X-post with your last one about why quick supermarket trips are difficult. Can anyone else take him this week? If not, I'd probably have The Chat and buy them as long as he seems to understand what you're saying about him bolting, why it's dangerous blah blah.
Why is HK so popular? She isn't a cartoon is she, or a book? And yet young children like my DD adore her.
She looks too much like the playboy bunny for my liking
Sorry OP, not helpful. Just a HK rant I have.
Plain wellies, draconian? I would stick to what you said and get some plain wellies. I think that 4 is old enough to understand the consequence.
Plain wellies. It's not bloody draconian. Draconian is refusing to get him wellies and letting his feet get wet. It's a v clear consequence / reward thing in my view.
Two ways of approaching thus.
1. Tell ds you will be going shopping for x item (no more than 5 items) if behaves the hello kitty wellies are his. If not you have to follow through with boring wellies.
2. Just get the boring wellies as you already warned him and he is 4 years old not 2!!!!! Has he been diagnosed as someone suggested as normally at 4 the running away doesnt happen.
Very difficult as you already said you said no. Children think in the present not the past so be tempted to start new tomorrow with option 1. Good luck x
Surely there will be some other thing coming up that he can have another go at being good for. Stick to your guns on the wellies.
Lone voice here - but it's ridiculous to stick to your guns, resort to bribery etc to get the kid to do what you want. When he's a teenager, what bribes will you use then?
You can get plain willies and give him a H K sticker to put on each time
de does a job or completes his days' reward chart. You can get plastic H K stickers with the correct glue you can economise and give him a reward he wants to achieve.
I initially thought that you needed to stick to your guns.
But then I thought, rather than just giving in - why don't you say to him that he can have the wellies but only when he shows he has learnt to behave himself in the shops.
On the next few shopping trips reinforce this by either saying 'You're still not getting the wellies because you didn't behave'. Or if he does behave tell him that he has improved and if he shows it again a couple of times he can get the wellies.
That way you won't haven given in and he will still learn to behave but he'll get the wellies too?
Creature I really don't think I'll end up with a child who only does stuff for rewards as I have been very careful to avoid that kind of approach. Sometimes though, it is debatable where stating a fact ends and bribery begins. Saying something like, "Put your shoes on as quickly as you can. If we don't leave now we won't have time to stop at the park on the way to the shops," for example. Is it bribery, or just stating a fact?
I get what you mean about 'winning them back" but I really meant find something he would do anyway and then saying it's so great he can have the wellies! Something like being kind to the dog (he worships her) or reading his school book (it's a novelty still - he's always keen to do it!) I realise I didn't explain it like that though.
I would love to get the wellies on line but I don't trust the sizes. He currently has size 8 and a size 9 we tried today were smaller!
Getting worried about the diagnosis thing now, though. Is it really so unusual for 4 yr olds to be doing this? He never did it when younger...

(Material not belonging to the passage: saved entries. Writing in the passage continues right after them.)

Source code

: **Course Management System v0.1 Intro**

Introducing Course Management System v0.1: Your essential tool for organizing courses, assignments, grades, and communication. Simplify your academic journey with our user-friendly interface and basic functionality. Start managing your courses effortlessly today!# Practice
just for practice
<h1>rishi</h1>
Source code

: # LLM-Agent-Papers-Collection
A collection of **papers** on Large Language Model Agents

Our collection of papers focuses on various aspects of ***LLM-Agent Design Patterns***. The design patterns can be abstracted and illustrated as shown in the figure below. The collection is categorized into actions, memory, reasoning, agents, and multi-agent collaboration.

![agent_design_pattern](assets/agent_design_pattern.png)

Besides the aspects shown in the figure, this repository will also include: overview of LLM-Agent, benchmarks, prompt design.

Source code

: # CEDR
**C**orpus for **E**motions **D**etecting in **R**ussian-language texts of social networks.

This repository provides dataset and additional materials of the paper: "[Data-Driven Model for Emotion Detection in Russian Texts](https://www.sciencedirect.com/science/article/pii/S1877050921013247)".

Running off in the supermarket is a serious danger and he needs to see you take it seriously. But I am not against using little rewards as he goes round the supermarket and lots of praise, maybe a small sticker for every aisle he stays with you and at the end maybe a favourite food or you agree to play his favourite game when you get home.
That is a fact but winning back wellies is bribery. There's a clear difference.